═════ Provided data ═════

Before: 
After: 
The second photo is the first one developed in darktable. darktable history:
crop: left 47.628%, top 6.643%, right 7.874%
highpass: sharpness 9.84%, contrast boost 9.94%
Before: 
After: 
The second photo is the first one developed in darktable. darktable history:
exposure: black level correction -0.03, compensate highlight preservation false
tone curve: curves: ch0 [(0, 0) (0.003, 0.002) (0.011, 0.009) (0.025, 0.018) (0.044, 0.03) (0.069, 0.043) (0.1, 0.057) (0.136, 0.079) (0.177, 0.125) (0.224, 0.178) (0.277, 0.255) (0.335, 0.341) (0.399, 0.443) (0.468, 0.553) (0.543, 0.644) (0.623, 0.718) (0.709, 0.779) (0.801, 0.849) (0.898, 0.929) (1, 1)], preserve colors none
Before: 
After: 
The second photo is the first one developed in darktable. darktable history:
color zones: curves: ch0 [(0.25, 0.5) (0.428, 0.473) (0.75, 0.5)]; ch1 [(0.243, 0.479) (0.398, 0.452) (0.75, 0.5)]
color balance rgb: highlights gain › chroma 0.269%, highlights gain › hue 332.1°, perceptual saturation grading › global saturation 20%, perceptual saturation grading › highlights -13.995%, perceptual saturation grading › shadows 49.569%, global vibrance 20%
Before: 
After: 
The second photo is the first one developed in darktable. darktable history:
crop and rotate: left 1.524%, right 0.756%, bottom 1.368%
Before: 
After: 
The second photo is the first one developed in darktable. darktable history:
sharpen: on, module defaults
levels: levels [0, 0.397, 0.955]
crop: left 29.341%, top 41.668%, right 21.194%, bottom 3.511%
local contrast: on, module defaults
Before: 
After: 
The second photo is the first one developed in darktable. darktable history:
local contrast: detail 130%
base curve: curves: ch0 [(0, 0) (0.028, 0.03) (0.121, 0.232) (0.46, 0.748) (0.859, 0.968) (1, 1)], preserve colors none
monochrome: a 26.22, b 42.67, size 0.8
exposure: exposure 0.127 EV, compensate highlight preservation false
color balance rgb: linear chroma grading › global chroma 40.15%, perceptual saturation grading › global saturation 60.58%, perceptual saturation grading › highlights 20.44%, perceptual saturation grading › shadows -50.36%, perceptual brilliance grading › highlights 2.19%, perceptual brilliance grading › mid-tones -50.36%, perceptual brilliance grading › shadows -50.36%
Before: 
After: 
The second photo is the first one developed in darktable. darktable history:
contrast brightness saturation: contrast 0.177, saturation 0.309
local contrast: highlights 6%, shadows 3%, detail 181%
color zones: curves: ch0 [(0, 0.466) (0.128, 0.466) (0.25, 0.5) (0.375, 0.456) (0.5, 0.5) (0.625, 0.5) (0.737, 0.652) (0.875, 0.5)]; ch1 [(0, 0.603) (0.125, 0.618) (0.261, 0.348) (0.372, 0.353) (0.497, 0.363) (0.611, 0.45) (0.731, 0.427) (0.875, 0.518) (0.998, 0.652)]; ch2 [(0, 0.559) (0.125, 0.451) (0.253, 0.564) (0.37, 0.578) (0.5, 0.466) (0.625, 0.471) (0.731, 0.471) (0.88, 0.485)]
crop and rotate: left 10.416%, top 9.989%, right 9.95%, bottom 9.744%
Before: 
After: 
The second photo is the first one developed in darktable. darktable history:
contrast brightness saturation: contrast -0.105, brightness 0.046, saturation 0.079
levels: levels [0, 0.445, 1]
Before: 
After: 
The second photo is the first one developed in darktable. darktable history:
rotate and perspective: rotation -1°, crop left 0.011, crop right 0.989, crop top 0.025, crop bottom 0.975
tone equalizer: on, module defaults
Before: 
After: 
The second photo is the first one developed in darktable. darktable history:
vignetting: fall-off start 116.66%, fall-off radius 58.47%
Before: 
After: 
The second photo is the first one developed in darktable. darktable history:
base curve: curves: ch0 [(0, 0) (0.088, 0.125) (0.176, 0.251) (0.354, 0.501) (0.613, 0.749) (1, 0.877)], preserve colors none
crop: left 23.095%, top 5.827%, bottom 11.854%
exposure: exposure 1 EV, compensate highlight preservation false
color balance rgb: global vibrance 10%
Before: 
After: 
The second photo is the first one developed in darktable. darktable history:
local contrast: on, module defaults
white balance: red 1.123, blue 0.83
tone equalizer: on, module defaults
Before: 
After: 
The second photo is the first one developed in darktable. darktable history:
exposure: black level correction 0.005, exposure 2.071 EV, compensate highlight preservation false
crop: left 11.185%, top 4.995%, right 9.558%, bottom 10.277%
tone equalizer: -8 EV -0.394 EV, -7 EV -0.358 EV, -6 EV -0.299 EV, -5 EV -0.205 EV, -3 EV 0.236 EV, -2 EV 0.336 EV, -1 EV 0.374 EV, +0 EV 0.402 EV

═════

# Task to carry out:
Please turn the material, from its first line up to and including the line with "highpass: sharpness 9.84%, contrast", into a Markdown table with the columns No. and Line. Give each line a row number and leave out blank lines.

# The answer:
| No. | Line |
|---|---|
| 1 | Before:  |
| 2 | After:  |
| 3 | The second photo is the first one developed in darktable. darktable history: |
| 4 | crop: left 47.628%, top 6.643%, right 7.874% |
| 5 | highpass: sharpness 9.84%, contrast boost 9.94% |